Then the white men withdrew, and for a time the Pueblans rejoiced. The peaceful life of their ancestors came back upon them. The men again rode singing to the purple plain at sunrise. The old women, groaning and muttering together, went down to the spring for water. The deft potters resumed their art—the girls in chatting, merry groups, plastered the houses or braided mats. The sound of the grinding of corn was heard in every dwelling.
But there were those who had been away across the plain and who had seen whence these disturbing invaders came—they were still dubious—they waited, saying: “We fear they will come again! They are like the snows of winter, bitter and not to be turned aside with words.”
II
One day they came again—these fierce, implacable white men—preceded by warriors in blue, who rode big horses—horses ten times as large as a burro, and they were all agrin like wild cats, and they camped near the Iron Khiva, and the war chief sent word to all the men of the hill to assemble, for he intended to speak to them. “Your Little Father is here also, and wishes to see you.”
All night this imperious summons was debated by the fathers, and at last it was agreed that six old men should go down—six gray grandsires—and hear what this war chief had to say.
“We can but die a few days before our time,” they said. “If they carry us into the East to torture us—it will not be for long.
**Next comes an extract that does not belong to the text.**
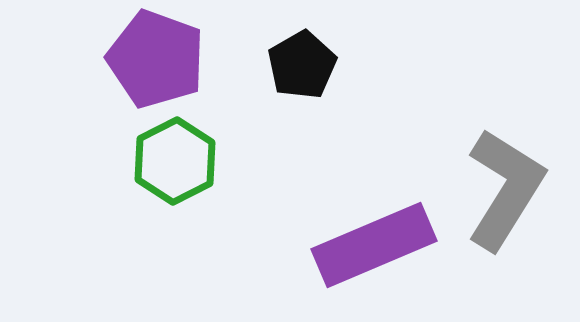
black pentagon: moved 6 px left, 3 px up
Our old bones will soon fall apart.”
So while all the villagers sat on their housetops to watch in silence and dread, the aged ones wrinkled, gray, and half blind, made their sad way down toward the peace grove in which the white lodges of the warriors glittered. With unfaltering steps led by the chief priest of the Antelope Clan, they approached and stood in silence before the war chief of the bluecoats who came to meet them. Speaking through a Tinné interpreter, he said:
“The Great Father, my chief, has sent me to tell you this. You must do as this man says,” and he pointed at the man in black. “He is your teacher. He has come to gather your children into that Iron House and teach them the white man’s ways. If you don’t—if you make war—then I will go up against you with my warriors and my guns that go boom, boom, boom, a hundred times, and I will destroy you. These are the commands of my chief.”
When the old men returned with this direful message, despair seized upon the people. “Evil times are again upon us,” they cried. “Surely these are the iron men more terrible than before.”
They debated voluminously all night long, and at last decided to fight—but in the early morning a terrible noise was heard below on the plain, and when they rushed to see—behold the warriors in blue were rushing to and fro on their horses, shouting, firing off their appalling weapons. It was plain they were doing a war dance out of wanton strength, and so terrible did they seem that the hearts of the small people became as wax. “We can do nothing against such men; they are demons; they hold the thunder in the palms of their hands. Let us submit; perhaps they will grow weary of the heat and sand and go away. Perhaps they will long for their wives and children and leave us. We will wait.”